With DHCP enabled on the BT device, it'll assume that it provides internet access and advertise itself to those machines as the gateway. That won't work; for the purposes of having dumb wireless bridge, all the automatic features need to be disabled, and it needs to be told to use your network as well. (in my case, the purple one on my smoothwall)

"local network/advanced settings" page

"Private network" select "configure manually"

Give it a fixed IP on the LAN so it can be administered. Something not assigned already, and outside of the DHCP range. Set the subnet mask. Once set up and tested, you could tell the BT router that its IP address is anything: it'll simply provide the physical layer and then the clients will broadcast for an IP. The BT device doesn't care that they're getting valid IPs and it doesn't.

But it'd be a pain to reconfigure wireless - short of isolating it and messing around with static IPs, you'd have to isolate the BT device, to reset it factory settings every time you wanted to access the web admin page.

  • [4] reconfigure DHCP if required

We need to leave DHCP on for the moment. So, change it, if required, to a range on the same network as the hub, excluding the hub's address.

It'll then reset.

  • [5] get a new IP

You'll probably need hotplug the laptop network connection to trigger a new DHCP request.

  • [6] wireless

"Local Network" page. Select "Edit settings" under "Wireless Settings." On the wireless screen, set up the accesspoint as you see fit. Personally, I turn off broadcast and wep (13 character password) is the most reliable option for linux clients. Not very secure, but then I consider all wireless to be fundamentally insecure, and its firewalled from my main network.

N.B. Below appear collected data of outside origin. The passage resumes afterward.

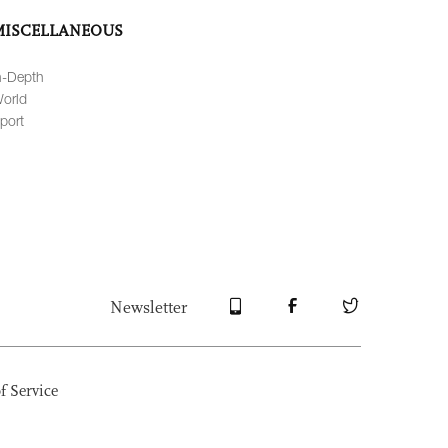
MISCELLANEOUS
n-Depth
orld
port
Newsletter
f Service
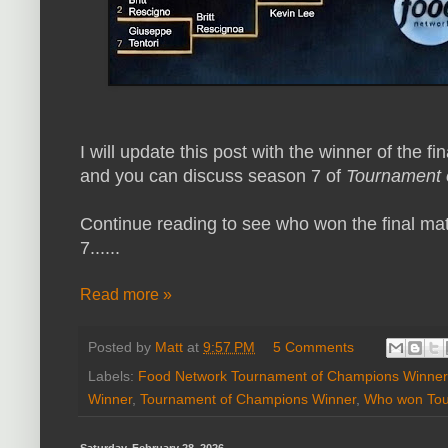
I will update this post with the winner of the f
and you can discuss season 7 of
Tournament 
Continue reading to see who won the final 
7......
Read more »
Posted by
Matt
at
9:57 PM
5 Comments
Labels:
Food Network Tournament of Champions Winner
Winner
,
Tournament of Champions Winner
,
Who won Tou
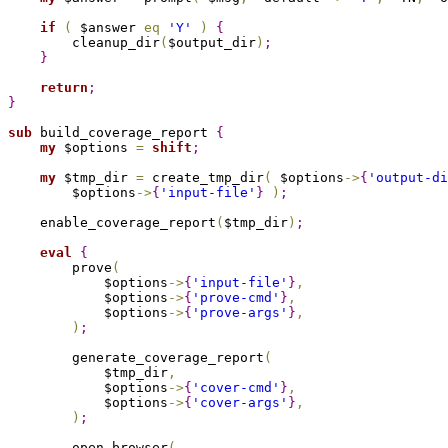
if
(
 $answer 
eq
'Y'
)
{
        cleanup_dir
(
$output_dir
)
;
}
return
;
}
sub 
build_coverage_report 
{
my
 $options 
=
shift
;
my
 $tmp_dir 
=
 create_tmp_dir
(
 $options
->
{
'output-di
        $options
->
{
'input-file'
}
)
;
    enable_coverage_report
(
$tmp_dir
)
;
eval
{
        prove
(
            $options
->
{
'input-file'
}
,
            $options
->
{
'prove-cmd'
}
,
            $options
->
{
'prove-args'
}
,
)
;
        generate_coverage_report
(
            $tmp_dir
,
            $options
->
{
'cover-cmd'
}
,
            $options
->
{
'cover-args'
}
,
)
;
        open_browser
(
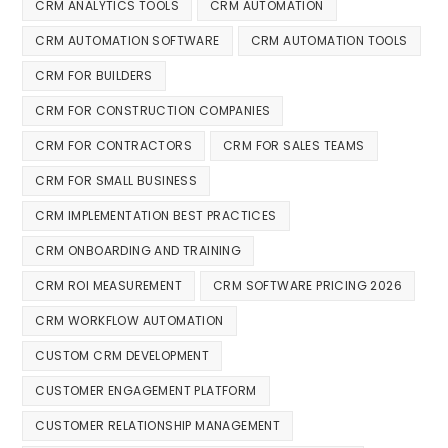
CRM ANALYTICS TOOLS
CRM AUTOMATION
CRM AUTOMATION SOFTWARE
CRM AUTOMATION TOOLS
CRM FOR BUILDERS
CRM FOR CONSTRUCTION COMPANIES
CRM FOR CONTRACTORS
CRM FOR SALES TEAMS
CRM FOR SMALL BUSINESS
CRM IMPLEMENTATION BEST PRACTICES
CRM ONBOARDING AND TRAINING
CRM ROI MEASUREMENT
CRM SOFTWARE PRICING 2026
CRM WORKFLOW AUTOMATION
CUSTOM CRM DEVELOPMENT
CUSTOMER ENGAGEMENT PLATFORM
CUSTOMER RELATIONSHIP MANAGEMENT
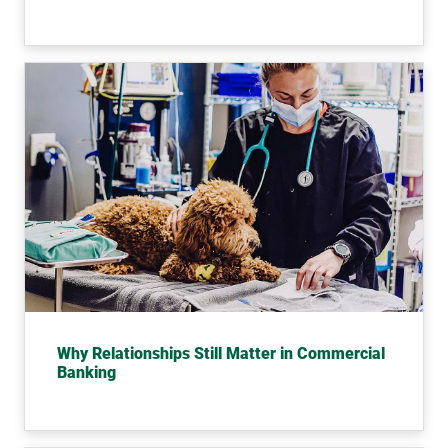
Most
Why Relationships Still Matter in Commercial
Banking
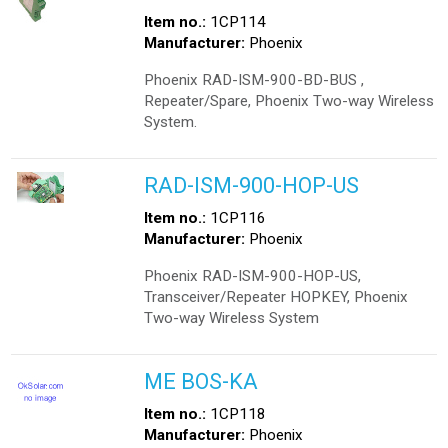
Item no.:
1CP114
Manufacturer:
Phoenix
Phoenix RAD-ISM-900-BD-BUS ,
Repeater/Spare, Phoenix Two-way Wireless
System.
RAD-ISM-900-HOP-US
Item no.:
1CP116
Manufacturer:
Phoenix
Phoenix RAD-ISM-900-HOP-US,
Transceiver/Repeater HOPKEY, Phoenix
Two-way Wireless System
ME BOS-KA
Item no.:
1CP118
Manufacturer:
Phoenix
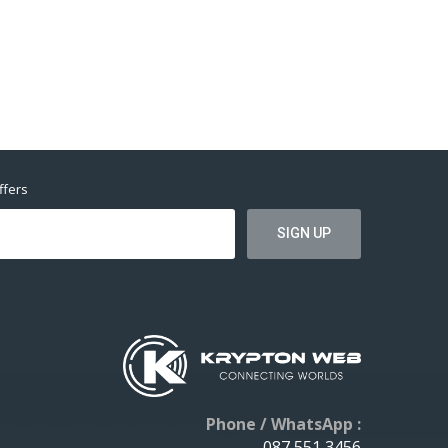
ffers
Phone / WhatsApp :
087 551 3456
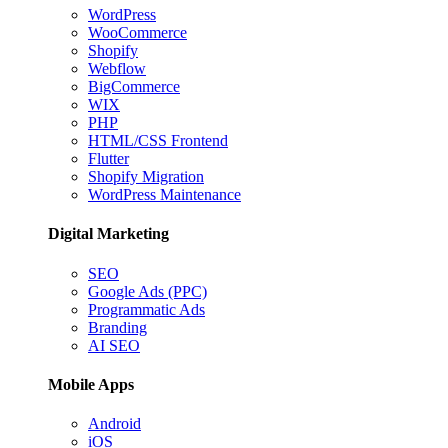
WordPress
WooCommerce
Shopify
Webflow
BigCommerce
WIX
PHP
HTML/CSS Frontend
Flutter
Shopify Migration
WordPress Maintenance
Digital Marketing
SEO
Google Ads (PPC)
Programmatic Ads
Branding
AI SEO
Mobile Apps
Android
iOS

Test it. Disconnect the laptop and connect via wireless.

  • [7] Disable DHCP in the local network/advanced screen

  • [8] Connect it to your network

The BT devices has four ethernet ports for clients: on one ethernet port is the 'purple' interface of my smoothwall firewall/router.

The purpose of this purple network is to segregate insecure wireless from far more secure hard wired ('green'). Purple has its own IP address range and is serviced with DHCP and dished out with a gateway for internet access. Traffic isn't routed to the green network. (Traffic is supposed to route from green to purple, but doesn't on my machine. Which is a pain!)

On a more conventional home setup, the router providing internet access probably doesn't have a dedicated wireless subnet. So, I'm assuming you're just connecting it onto your main LAN, so you have a switch or hub and want to provide wireless access to the existing network.

Both the BT device and your network device expect computers to be plugged in, not other network devices. So, you'll need either [a] cross-over cable [b] a 'link' socket on the device (used for daisy chaining switches/hubs) that either auto-detects the need to cross-over, or has a switch to do it, or [c] ports on your switch that auto-detect a crossed-over connection.

  • [9] check its all correct for Ethernet clients

Connect a DHCP client (such as a laptop) to one of the remaining three ethernet ports on the BT device. It should get an IP address from _your_ DHCP server (such as your internet router) and be able to access the internet.

  • [10] check its all correct for wireless clients

Should work the same way. Configure up the WIFI to connect to your new wireless gateway: it should get an IP address from your DHCP server, and its route to the internet (its gateway) be provided at the same time.

Further notes at the link below; screenshots don't match my device.

Footnote: on the managment (sic) page, under 'Advanced' / 'Configure services' there's an option to disable routing. I used this for a friend's setup, and it works a treat. However, it still tries to be an ADSL device, and will keep generating unhelpful errors until you select the right ADSL option (ie .. NOT PPPoE, etc.) that supports an ADSL device that doesn't route. I can't access my BT device from here, so can't be more specific. Try then all until it works!